====== Data shown

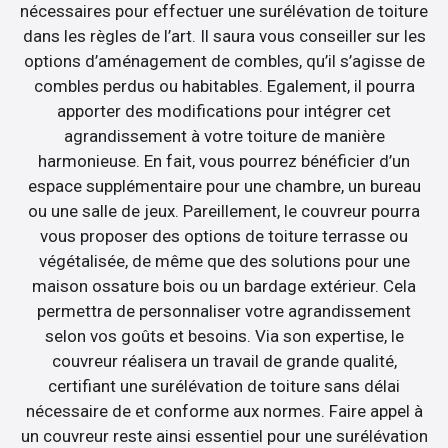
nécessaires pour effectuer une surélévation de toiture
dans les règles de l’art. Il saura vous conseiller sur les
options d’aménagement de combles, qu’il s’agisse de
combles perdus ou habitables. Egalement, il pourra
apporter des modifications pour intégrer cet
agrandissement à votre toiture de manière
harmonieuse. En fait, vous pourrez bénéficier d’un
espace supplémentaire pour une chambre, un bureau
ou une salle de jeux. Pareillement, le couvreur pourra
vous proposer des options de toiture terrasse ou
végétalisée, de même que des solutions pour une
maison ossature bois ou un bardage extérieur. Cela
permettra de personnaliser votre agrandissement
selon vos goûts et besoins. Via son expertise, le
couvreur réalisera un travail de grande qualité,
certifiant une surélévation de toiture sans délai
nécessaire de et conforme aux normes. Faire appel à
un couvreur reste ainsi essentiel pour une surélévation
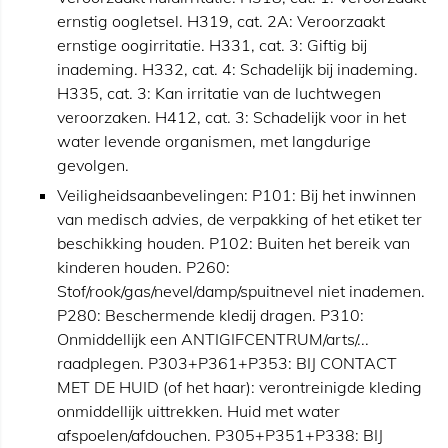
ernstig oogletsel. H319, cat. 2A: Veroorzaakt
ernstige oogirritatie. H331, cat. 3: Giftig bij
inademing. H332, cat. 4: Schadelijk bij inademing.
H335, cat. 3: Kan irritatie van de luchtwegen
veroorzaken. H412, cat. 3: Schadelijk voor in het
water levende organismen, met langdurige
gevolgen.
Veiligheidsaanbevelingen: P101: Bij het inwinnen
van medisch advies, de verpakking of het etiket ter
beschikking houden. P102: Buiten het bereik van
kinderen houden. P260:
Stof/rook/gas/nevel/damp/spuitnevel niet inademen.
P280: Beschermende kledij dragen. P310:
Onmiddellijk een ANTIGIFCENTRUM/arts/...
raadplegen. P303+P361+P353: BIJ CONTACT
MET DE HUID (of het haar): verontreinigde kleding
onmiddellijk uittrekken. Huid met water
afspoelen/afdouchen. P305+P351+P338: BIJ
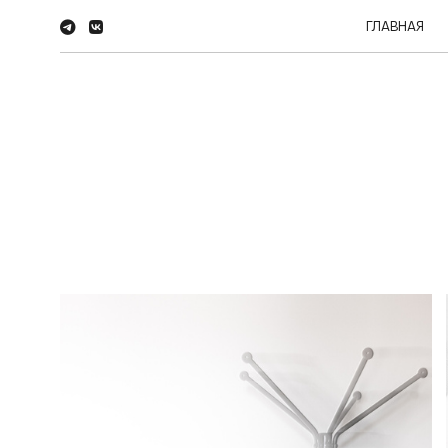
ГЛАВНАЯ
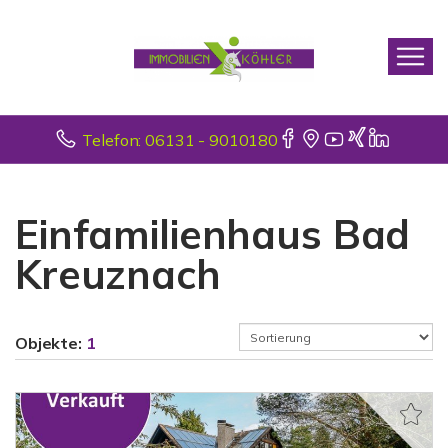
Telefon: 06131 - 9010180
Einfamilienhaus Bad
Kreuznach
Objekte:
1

============

Please set down each line of the listing above word for word, skipping any pictures.

## Solved problem
nécessaires pour effectuer une surélévation de toiture
dans les règles de l’art. Il saura vous conseiller sur les
options d’aménagement de combles, qu’il s’agisse de
combles perdus ou habitables. Egalement, il pourra
apporter des modifications pour intégrer cet
agrandissement à votre toiture de manière
harmonieuse. En fait, vous pourrez bénéficier d’un
espace supplémentaire pour une chambre, un bureau
ou une salle de jeux. Pareillement, le couvreur pourra
vous proposer des options de toiture terrasse ou
végétalisée, de même que des solutions pour une
maison ossature bois ou un bardage extérieur. Cela
permettra de personnaliser votre agrandissement
selon vos goûts et besoins. Via son expertise, le
couvreur réalisera un travail de grande qualité,
certifiant une surélévation de toiture sans délai
nécessaire de et conforme aux normes. Faire appel à
un couvreur reste ainsi essentiel pour une surélévation
ernstig oogletsel. H319, cat. 2A: Veroorzaakt
ernstige oogirritatie. H331, cat. 3: Giftig bij
inademing. H332, cat. 4: Schadelijk bij inademing.
H335, cat. 3: Kan irritatie van de luchtwegen
veroorzaken. H412, cat. 3: Schadelijk voor in het
water levende organismen, met langdurige
gevolgen.
Veiligheidsaanbevelingen: P101: Bij het inwinnen
van medisch advies, de verpakking of het etiket ter
beschikking houden. P102: Buiten het bereik van
kinderen houden. P260:
Stof/rook/gas/nevel/damp/spuitnevel niet inademen.
P280: Beschermende kledij dragen. P310:
Onmiddellijk een ANTIGIFCENTRUM/arts/...
raadplegen. P303+P361+P353: BIJ CONTACT
MET DE HUID (of het haar): verontreinigde kleding
onmiddellijk uittrekken. Huid met water
afspoelen/afdouchen. P305+P351+P338: BIJ
ГЛАВНАЯ
Telefon: 06131 - 9010180
Einfamilienhaus Bad
Kreuznach
Objekte:
1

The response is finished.